About this task: Set down exactly the lines below between the line holding "middle pip: (225, 224)" and the line holding "pinky tip: (265, 348)", inclusive; no other line belongs in the answer.

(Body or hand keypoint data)
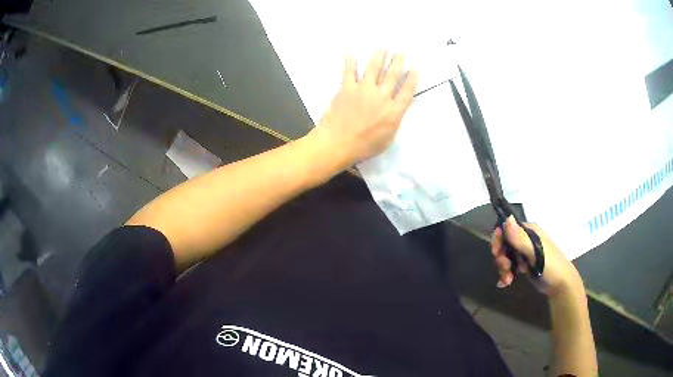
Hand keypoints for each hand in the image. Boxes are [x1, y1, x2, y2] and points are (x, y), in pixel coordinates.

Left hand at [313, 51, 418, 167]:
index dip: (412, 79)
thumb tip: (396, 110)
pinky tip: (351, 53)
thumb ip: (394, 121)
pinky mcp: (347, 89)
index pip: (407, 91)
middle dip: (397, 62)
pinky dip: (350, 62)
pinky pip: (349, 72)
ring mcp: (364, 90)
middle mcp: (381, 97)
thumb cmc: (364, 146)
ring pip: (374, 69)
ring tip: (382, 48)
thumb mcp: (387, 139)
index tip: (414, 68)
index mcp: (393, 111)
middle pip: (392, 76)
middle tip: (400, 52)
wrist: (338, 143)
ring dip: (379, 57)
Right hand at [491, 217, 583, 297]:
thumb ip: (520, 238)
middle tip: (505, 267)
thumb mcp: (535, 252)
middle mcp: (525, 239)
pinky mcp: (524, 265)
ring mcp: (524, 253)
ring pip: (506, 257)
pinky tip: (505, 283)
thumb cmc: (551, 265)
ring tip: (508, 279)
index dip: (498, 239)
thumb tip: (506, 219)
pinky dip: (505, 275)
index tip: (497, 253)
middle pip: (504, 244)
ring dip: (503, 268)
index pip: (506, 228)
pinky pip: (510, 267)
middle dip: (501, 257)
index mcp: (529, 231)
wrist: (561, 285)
==
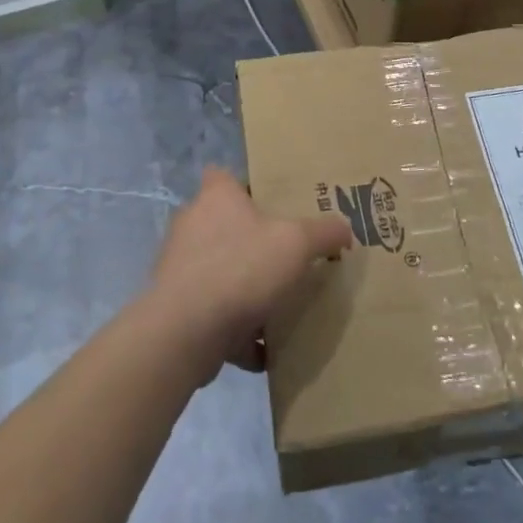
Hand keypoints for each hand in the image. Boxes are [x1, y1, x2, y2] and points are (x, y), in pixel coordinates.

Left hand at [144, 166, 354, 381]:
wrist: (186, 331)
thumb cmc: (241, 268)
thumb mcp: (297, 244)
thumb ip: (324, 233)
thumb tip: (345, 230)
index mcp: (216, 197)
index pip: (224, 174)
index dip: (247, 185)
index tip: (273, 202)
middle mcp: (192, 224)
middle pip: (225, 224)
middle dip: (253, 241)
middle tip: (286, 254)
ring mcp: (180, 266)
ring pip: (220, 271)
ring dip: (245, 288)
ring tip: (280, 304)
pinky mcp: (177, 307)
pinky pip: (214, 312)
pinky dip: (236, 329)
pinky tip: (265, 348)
...
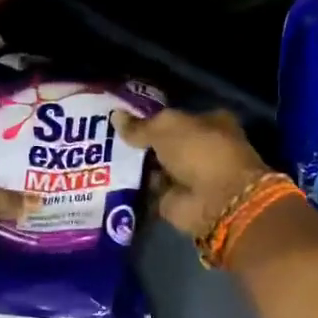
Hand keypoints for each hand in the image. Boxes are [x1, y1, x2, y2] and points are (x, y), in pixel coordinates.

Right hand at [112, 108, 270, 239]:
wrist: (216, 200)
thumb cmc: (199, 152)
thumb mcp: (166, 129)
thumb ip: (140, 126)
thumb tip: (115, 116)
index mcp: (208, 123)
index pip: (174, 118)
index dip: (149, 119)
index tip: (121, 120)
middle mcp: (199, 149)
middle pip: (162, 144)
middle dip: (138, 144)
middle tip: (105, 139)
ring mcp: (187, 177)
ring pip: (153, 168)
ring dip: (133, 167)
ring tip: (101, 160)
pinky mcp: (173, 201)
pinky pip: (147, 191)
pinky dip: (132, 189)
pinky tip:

Response area:
middle pip: (225, 224)
middle dip: (253, 241)
middle tip: (286, 254)
ring mcp: (180, 266)
ring pip: (220, 271)
ring dip: (245, 288)
ring tip: (280, 304)
pinky mcp: (177, 307)
pinky pip: (214, 312)
pinky dip: (236, 329)
pinky tip: (265, 348)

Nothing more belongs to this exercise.